Introduction
In the previous chapter, we learned how to implement basic mathematical concepts such as quadratic equations, linear algebra, and matrix multiplication in TensorFlow. Now that we have learned the basics, let's pe into Artificial Neural Networks (ANNs), which are central to artificial intelligence and deep learning.
Deep learning is a subset of machine learning. In supervised learning, we often use traditional machine learning techniques, such as support vector machines or tree-based models, where features are explicitly engineered by humans. However, in deep learning, the model explores and identifies the important features of a labeled dataset without human intervention. ANNs, inspired by biological neurons, have a layered representation, which helps them learn labels incrementally—from the minute details to the complex ones. Consider the example of image recognition: in a given image, an ANN would just as easily identify basic details such as light and dark areas as it would identify more complex structures such as shapes. Though neural network techniques are tremendously successful at tasks such as identifying objects in images, how they do so is a black box, as the features are learned implicitly. Deep learning techniques have turned out to be powerful at tackling very complex problems, such as speech/image recognition, and hence are used across industry in building self-driving cars, Google Now, and many more applications.
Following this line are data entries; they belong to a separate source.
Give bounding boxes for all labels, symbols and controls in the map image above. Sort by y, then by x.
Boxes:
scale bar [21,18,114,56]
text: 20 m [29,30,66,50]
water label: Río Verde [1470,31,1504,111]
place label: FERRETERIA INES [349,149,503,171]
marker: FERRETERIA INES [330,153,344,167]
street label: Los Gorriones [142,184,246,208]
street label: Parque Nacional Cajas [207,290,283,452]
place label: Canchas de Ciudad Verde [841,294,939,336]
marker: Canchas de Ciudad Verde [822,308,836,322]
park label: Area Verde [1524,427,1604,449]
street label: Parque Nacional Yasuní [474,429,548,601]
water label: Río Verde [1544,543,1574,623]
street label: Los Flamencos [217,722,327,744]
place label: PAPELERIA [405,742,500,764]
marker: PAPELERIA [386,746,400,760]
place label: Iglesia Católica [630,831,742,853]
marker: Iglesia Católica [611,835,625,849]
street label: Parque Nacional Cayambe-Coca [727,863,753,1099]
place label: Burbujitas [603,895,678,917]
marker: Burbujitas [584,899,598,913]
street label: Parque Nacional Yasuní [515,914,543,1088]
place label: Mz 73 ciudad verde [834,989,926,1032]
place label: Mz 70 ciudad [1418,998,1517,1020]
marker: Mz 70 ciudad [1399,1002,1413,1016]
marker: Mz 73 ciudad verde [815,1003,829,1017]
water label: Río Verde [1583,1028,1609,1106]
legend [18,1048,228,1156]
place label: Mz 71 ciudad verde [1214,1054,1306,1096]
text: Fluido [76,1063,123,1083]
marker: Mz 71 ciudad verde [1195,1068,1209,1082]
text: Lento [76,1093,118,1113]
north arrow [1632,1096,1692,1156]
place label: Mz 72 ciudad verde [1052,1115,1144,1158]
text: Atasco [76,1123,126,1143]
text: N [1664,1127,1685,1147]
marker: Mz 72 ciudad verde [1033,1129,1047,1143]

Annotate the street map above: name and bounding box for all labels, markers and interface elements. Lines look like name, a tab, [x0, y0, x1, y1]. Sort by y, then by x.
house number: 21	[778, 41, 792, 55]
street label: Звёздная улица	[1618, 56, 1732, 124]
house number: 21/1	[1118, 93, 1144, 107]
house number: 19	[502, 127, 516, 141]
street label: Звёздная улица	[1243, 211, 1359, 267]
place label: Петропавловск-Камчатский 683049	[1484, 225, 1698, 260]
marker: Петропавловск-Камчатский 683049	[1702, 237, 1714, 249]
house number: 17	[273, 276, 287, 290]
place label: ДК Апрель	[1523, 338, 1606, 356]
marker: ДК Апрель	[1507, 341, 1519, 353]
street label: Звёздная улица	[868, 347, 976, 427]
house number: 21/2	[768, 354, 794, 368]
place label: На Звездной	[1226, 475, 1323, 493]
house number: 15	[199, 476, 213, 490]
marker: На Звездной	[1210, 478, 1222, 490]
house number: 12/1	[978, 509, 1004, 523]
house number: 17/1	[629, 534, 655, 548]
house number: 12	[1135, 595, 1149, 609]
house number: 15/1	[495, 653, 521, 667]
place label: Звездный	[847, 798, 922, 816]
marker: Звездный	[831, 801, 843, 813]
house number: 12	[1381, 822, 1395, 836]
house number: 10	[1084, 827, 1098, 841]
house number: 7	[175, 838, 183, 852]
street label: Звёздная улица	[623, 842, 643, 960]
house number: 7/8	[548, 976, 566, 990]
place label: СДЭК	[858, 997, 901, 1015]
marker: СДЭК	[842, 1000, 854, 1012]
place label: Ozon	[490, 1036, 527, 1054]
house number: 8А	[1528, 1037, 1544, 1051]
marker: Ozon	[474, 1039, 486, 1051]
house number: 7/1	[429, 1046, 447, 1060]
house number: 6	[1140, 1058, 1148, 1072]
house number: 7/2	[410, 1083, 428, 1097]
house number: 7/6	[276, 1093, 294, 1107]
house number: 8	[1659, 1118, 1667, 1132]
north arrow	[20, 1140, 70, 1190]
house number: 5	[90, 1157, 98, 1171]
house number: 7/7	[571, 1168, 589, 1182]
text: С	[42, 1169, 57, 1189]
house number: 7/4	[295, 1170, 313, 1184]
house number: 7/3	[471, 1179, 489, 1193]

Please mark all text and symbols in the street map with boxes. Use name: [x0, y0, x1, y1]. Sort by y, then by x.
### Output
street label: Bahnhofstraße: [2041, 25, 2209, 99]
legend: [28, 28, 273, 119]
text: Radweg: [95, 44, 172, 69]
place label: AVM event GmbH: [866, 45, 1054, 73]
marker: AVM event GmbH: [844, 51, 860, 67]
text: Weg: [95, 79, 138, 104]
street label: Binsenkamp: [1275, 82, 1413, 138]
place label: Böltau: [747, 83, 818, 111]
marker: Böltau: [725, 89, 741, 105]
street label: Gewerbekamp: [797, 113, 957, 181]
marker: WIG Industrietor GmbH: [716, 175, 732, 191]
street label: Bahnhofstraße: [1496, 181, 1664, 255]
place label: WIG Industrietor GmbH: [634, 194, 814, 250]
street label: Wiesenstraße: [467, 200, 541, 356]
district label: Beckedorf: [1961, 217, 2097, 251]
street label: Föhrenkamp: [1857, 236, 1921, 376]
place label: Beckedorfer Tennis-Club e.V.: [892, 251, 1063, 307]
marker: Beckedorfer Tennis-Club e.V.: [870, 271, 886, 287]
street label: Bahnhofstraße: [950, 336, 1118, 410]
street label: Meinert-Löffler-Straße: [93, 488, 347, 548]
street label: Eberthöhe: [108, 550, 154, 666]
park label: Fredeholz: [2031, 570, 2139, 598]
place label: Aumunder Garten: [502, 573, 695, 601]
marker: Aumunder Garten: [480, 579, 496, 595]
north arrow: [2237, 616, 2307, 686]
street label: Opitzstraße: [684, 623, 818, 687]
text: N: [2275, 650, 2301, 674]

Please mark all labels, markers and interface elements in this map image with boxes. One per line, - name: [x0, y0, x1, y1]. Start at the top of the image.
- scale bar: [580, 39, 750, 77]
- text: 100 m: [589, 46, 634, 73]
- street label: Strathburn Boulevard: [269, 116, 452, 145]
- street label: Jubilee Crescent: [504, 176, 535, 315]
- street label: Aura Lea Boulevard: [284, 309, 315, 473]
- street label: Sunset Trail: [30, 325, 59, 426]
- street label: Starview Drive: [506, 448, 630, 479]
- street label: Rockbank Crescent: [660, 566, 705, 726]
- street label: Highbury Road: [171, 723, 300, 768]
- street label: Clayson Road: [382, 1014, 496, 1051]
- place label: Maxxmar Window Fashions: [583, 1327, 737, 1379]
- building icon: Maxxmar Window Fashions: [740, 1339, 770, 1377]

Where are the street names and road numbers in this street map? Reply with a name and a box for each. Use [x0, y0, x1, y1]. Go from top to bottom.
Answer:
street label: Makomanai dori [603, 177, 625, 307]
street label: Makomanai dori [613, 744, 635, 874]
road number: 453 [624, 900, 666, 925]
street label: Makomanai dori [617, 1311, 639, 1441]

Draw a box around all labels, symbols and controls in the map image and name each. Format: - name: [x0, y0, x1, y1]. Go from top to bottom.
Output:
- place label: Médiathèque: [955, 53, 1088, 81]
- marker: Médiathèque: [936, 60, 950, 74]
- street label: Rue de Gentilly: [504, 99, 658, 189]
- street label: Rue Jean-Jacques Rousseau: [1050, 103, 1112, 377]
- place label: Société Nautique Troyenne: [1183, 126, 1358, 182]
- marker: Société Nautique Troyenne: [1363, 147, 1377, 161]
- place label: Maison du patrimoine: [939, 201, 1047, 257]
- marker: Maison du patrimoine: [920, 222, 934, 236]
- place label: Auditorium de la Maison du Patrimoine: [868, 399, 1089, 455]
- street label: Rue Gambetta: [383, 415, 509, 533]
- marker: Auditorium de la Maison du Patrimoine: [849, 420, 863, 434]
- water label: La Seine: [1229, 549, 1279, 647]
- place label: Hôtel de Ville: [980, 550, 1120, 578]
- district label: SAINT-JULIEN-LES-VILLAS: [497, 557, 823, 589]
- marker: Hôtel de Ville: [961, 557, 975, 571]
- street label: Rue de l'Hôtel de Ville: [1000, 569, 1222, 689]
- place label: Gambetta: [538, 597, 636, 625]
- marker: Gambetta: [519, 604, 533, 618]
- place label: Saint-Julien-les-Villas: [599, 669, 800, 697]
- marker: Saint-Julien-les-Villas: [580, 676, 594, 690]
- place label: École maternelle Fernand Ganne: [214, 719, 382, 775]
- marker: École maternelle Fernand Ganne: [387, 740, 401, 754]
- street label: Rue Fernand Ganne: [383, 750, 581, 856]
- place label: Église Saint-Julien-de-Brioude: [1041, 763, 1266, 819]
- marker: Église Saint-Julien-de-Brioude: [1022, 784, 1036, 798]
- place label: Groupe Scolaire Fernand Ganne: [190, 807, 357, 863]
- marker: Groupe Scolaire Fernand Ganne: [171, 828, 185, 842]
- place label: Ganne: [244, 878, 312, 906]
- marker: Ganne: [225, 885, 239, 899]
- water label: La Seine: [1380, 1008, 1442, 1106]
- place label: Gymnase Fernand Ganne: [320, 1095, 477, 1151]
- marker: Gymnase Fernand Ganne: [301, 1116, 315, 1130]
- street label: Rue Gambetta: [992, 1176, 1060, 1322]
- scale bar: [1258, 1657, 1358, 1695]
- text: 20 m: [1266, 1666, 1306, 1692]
Now that we know the importance of deep learning techniques, we will take a pragmatic step-by-step approach to understanding a mix of theory and practical considerations in building deep-learning-based solutions. We will start with the smallest component of a neural network, which is an artificial neuron, also referred to as a perceptron, and incrementally increase the complexity to explore Multi-Layer Perceptrons (MLPs) and advanced models such as Recurrent Neural Networks (RNNs) and Convolutional Neural Networks (CNNs).